The other reason I enjoyed making my purchase at this site instead of the other sites out there was the fact that I did not have to order with a credit card. I simply ordered with my PayPal account and the funds were automatically deducted from my balance on PayPal. That’s how I like it and I greatly appreciate any company that allows me to do that.

If you’re looking for a easy way to play around with Linux and see what all the fuss is about I would highly recommend going over to DiscountLinuxDVD.com and purchasing a live CD. Slax, Puppy or Damm Small Linux (DSL) are great for older machines.

OLPC Live CD Distribution

I was on the OLPC Wiki and realized that I could download a Live CD of the latest version of the OLPC operating system. The OLPC is based on the RedHat operating system (not Fedora). I downloaded it and ran it in a virtual machine. Here are my initial reactions.

When you first start up the system it starts up pretty quickly. I gave the virtual machine I put the Live CD into 256 MB of RAM. The PC I am using has a 1.5 GHz AMD processor. Live CD’s are usually always slower since everything has to load into the system’s memory to be able to run. However, it started up pretty quickly.

Once you get to the login screen. You type in your name and you choose a color. You have to click several times on the human icon to choose a color. Personally, I would have found a drop down menu or color wheel much more handy. Also, the cursor icon is huge. Once you login the color you chose is the color of the icon in the middle of your desktop.

Once you login and get to the desktop everything is pretty simple. There are a few icons on the bottom of the desktop. An interesting thing to note is that there is an option to use Classic Gnome. I decided to click on this and switch over to it. However, it appeared as though Gnome had been stripped down. There was no Application, Places or System menu.
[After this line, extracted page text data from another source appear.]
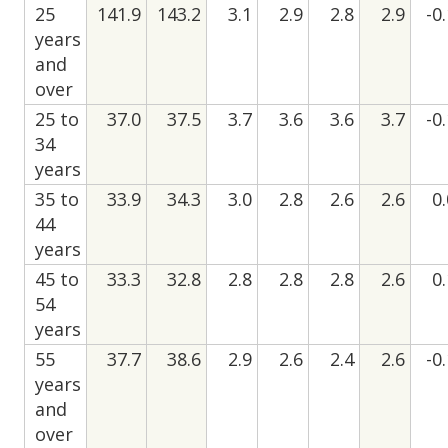
25
141.9
143.2
3.1
2.9
2.8
2.9
-0
years
and
over
25 to
37.0
37.5
3.7
3.6
3.6
3.7
-0
34
years
35 to
33.9
34.3
3.0
2.8
2.6
2.6
0
44
years
45 to
33.3
32.8
2.8
2.8
2.8
2.6
0
54
years
55
37.7
38.6
2.9
2.6
2.4
2.6
-0
years
and
over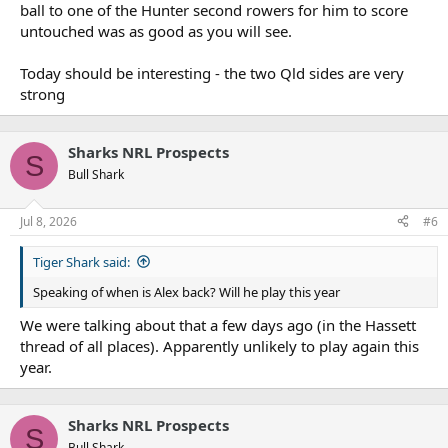
ball to one of the Hunter second rowers for him to score
untouched was as good as you will see.
Today should be interesting - the two Qld sides are very
strong
Sharks NRL Prospects
S
Bull Shark
Jul 8, 2026
#6
Tiger Shark said:
Speaking of when is Alex back? Will he play this year
We were talking about that a few days ago (in the Hassett
thread of all places). Apparently unlikely to play again this
year.
Sharks NRL Prospects
S
Bull Shark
On the desktop you could access a file manager, developer information as well as a terminal.

After not being able to quickly get back to the Sugar interface I rebooted the LiveCD and started playing around with some of the other applications. The applications are designed for school children, none of the functionality you would expect is there. It’s also not very easy to figure out how to get back to your desktop once you have an application open. Now, this might be something they are going to correct with a button on the actual OLPC. I just found it extremely annoying to get back and forth between open applications or get out of applications. When you hover over an icon you don’t get a tooltip to explain what it means.

Whenever you open the web browser and open a website, you get a zoomed in view of the website. This, too, may be a feature they are going to allow you to control with hardware based controls.

Overall, I have to say that I am not very impressed with the OLPC operating system development. It really bothers me that the interface has been dumbed down. Don’t get me wrong, I understand that due to the limited resources of the OLPC they had to make some sacrifices somewhere. It still bothers me though. I feel as though the OLPC project is overly simplifying the operating system and not giving the children in the countries where the OLPC will go a chance to learn how to use a real operating system. Or at the very least, an operating system that resembles others.

Also, the fact may be that I am simply overly privileged to have a good computer and the children/families/people who are recipients of these machines will probably be more than happy with them.

With all the above said, I have to say that I think the project is a great idea. I think more people need to be able to gain access to computers for research and school projects. Personally, I wish they’d sell more to the United States. Some people in this country still cannot afford a decent computer.